--- START ---

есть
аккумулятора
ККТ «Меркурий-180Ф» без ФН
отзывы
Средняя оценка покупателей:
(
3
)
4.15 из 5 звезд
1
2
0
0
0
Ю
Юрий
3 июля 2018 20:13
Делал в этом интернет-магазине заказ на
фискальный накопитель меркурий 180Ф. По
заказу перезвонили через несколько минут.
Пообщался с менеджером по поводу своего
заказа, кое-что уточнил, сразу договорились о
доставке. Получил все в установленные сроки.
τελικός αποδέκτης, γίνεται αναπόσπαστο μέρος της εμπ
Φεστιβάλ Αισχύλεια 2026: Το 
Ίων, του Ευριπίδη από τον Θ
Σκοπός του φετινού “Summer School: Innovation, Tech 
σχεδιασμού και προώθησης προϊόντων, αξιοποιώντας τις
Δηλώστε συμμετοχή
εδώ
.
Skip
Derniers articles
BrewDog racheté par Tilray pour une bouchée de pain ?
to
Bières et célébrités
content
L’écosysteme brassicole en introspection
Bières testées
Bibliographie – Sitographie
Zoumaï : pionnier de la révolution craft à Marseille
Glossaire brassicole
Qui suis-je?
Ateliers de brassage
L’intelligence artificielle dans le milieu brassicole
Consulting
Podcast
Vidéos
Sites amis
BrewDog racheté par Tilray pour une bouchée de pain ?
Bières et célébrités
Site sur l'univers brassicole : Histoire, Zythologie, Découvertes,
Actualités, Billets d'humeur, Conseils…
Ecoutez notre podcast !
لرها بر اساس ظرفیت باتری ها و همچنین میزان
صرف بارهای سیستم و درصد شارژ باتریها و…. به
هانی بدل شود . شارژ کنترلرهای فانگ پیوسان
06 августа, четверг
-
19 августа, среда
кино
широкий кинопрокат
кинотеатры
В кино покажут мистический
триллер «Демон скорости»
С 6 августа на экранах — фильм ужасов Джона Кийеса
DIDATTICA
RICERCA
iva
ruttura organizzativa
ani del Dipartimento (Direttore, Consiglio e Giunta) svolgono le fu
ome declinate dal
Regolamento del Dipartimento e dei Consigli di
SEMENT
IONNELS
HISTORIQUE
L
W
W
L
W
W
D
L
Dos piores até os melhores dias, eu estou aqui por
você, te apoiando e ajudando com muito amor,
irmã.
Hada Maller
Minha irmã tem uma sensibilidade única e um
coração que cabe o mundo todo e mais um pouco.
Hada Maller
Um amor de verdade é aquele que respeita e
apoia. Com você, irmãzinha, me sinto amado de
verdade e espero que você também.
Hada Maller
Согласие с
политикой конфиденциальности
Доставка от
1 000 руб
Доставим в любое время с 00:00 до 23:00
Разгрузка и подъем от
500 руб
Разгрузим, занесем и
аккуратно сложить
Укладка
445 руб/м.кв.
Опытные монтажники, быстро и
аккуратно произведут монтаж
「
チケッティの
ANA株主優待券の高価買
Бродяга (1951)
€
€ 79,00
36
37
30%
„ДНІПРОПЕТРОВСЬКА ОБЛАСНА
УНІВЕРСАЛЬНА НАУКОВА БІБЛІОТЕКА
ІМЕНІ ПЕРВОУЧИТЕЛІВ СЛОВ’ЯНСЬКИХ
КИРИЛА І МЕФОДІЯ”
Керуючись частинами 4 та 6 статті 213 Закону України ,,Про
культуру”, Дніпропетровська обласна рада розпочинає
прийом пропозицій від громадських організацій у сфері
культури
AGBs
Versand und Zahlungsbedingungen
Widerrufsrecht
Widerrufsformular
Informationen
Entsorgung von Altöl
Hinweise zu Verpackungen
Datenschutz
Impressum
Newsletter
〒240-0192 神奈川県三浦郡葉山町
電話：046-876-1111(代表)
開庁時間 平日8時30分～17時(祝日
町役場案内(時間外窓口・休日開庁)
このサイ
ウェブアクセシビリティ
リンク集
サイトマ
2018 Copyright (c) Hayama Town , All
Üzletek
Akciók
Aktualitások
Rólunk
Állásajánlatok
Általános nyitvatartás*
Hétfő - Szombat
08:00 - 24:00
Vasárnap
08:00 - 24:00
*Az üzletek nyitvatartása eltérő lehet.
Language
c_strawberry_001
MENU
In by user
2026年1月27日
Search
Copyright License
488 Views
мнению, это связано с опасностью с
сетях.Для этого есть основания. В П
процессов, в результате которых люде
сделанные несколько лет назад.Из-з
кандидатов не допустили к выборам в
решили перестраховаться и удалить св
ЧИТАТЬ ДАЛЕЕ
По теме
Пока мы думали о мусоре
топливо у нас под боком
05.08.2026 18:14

--- END ---

EXERCISE DETAILS>
The data should be printed again exactly, line for line.

OUTPUT OF THE TASK>
есть
аккумулятора
ККТ «Меркурий-180Ф» без ФН
отзывы
Средняя оценка покупателей:
(
3
)
4.15 из 5 звезд
1
2
0
0
0
Ю
Юрий
3 июля 2018 20:13
Делал в этом интернет-магазине заказ на
фискальный накопитель меркурий 180Ф. По
заказу перезвонили через несколько минут.
Пообщался с менеджером по поводу своего
заказа, кое-что уточнил, сразу договорились о
доставке. Получил все в установленные сроки.
τελικός αποδέκτης, γίνεται αναπόσπαστο μέρος της εμπ
Φεστιβάλ Αισχύλεια 2026: Το 
Ίων, του Ευριπίδη από τον Θ
Σκοπός του φετινού “Summer School: Innovation, Tech 
σχεδιασμού και προώθησης προϊόντων, αξιοποιώντας τις
Δηλώστε συμμετοχή
εδώ
.
Skip
Derniers articles
BrewDog racheté par Tilray pour une bouchée de pain ?
to
Bières et célébrités
content
L’écosysteme brassicole en introspection
Bières testées
Bibliographie – Sitographie
Zoumaï : pionnier de la révolution craft à Marseille
Glossaire brassicole
Qui suis-je?
Ateliers de brassage
L’intelligence artificielle dans le milieu brassicole
Consulting
Podcast
Vidéos
Sites amis
BrewDog racheté par Tilray pour une bouchée de pain ?
Bières et célébrités
Site sur l'univers brassicole : Histoire, Zythologie, Découvertes,
Actualités, Billets d'humeur, Conseils…
Ecoutez notre podcast !
لرها بر اساس ظرفیت باتری ها و همچنین میزان
صرف بارهای سیستم و درصد شارژ باتریها و…. به
هانی بدل شود . شارژ کنترلرهای فانگ پیوسان
06 августа, четверг
-
19 августа, среда
кино
широкий кинопрокат
кинотеатры
В кино покажут мистический
триллер «Демон скорости»
С 6 августа на экранах — фильм ужасов Джона Кийеса
DIDATTICA
RICERCA
iva
ruttura organizzativa
ani del Dipartimento (Direttore, Consiglio e Giunta) svolgono le fu
ome declinate dal
Regolamento del Dipartimento e dei Consigli di
SEMENT
IONNELS
HISTORIQUE
L
W
W
L
W
W
D
L
Dos piores até os melhores dias, eu estou aqui por
você, te apoiando e ajudando com muito amor,
irmã.
Hada Maller
Minha irmã tem uma sensibilidade única e um
coração que cabe o mundo todo e mais um pouco.
Hada Maller
Um amor de verdade é aquele que respeita e
apoia. Com você, irmãzinha, me sinto amado de
verdade e espero que você também.
Hada Maller
Согласие с
политикой конфиденциальности
Доставка от
1 000 руб
Доставим в любое время с 00:00 до 23:00
Разгрузка и подъем от
500 руб
Разгрузим, занесем и
аккуратно сложить
Укладка
445 руб/м.кв.
Опытные монтажники, быстро и
аккуратно произведут монтаж
「
チケッティの
ANA株主優待券の高価買
Бродяга (1951)
€
€ 79,00
36
37
30%
„ДНІПРОПЕТРОВСЬКА ОБЛАСНА
УНІВЕРСАЛЬНА НАУКОВА БІБЛІОТЕКА
ІМЕНІ ПЕРВОУЧИТЕЛІВ СЛОВ’ЯНСЬКИХ
КИРИЛА І МЕФОДІЯ”
Керуючись частинами 4 та 6 статті 213 Закону України ,,Про
культуру”, Дніпропетровська обласна рада розпочинає
прийом пропозицій від громадських організацій у сфері
культури
AGBs
Versand und Zahlungsbedingungen
Widerrufsrecht
Widerrufsformular
Informationen
Entsorgung von Altöl
Hinweise zu Verpackungen
Datenschutz
Impressum
Newsletter
〒240-0192 神奈川県三浦郡葉山町
電話：046-876-1111(代表)
開庁時間 平日8時30分～17時(祝日
町役場案内(時間外窓口・休日開庁)
このサイ
ウェブアクセシビリティ
リンク集
サイトマ
2018 Copyright (c) Hayama Town , All
Üzletek
Akciók
Aktualitások
Rólunk
Állásajánlatok
Általános nyitvatartás*
Hétfő - Szombat
08:00 - 24:00
Vasárnap
08:00 - 24:00
*Az üzletek nyitvatartása eltérő lehet.
Language
c_strawberry_001
MENU
In by user
2026年1月27日
Search
Copyright License
488 Views
мнению, это связано с опасностью с
сетях.Для этого есть основания. В П
процессов, в результате которых люде
сделанные несколько лет назад.Из-з
кандидатов не допустили к выборам в
решили перестраховаться и удалить св
ЧИТАТЬ ДАЛЕЕ
По теме
Пока мы думали о мусоре
топливо у нас под боком
05.08.2026 18:14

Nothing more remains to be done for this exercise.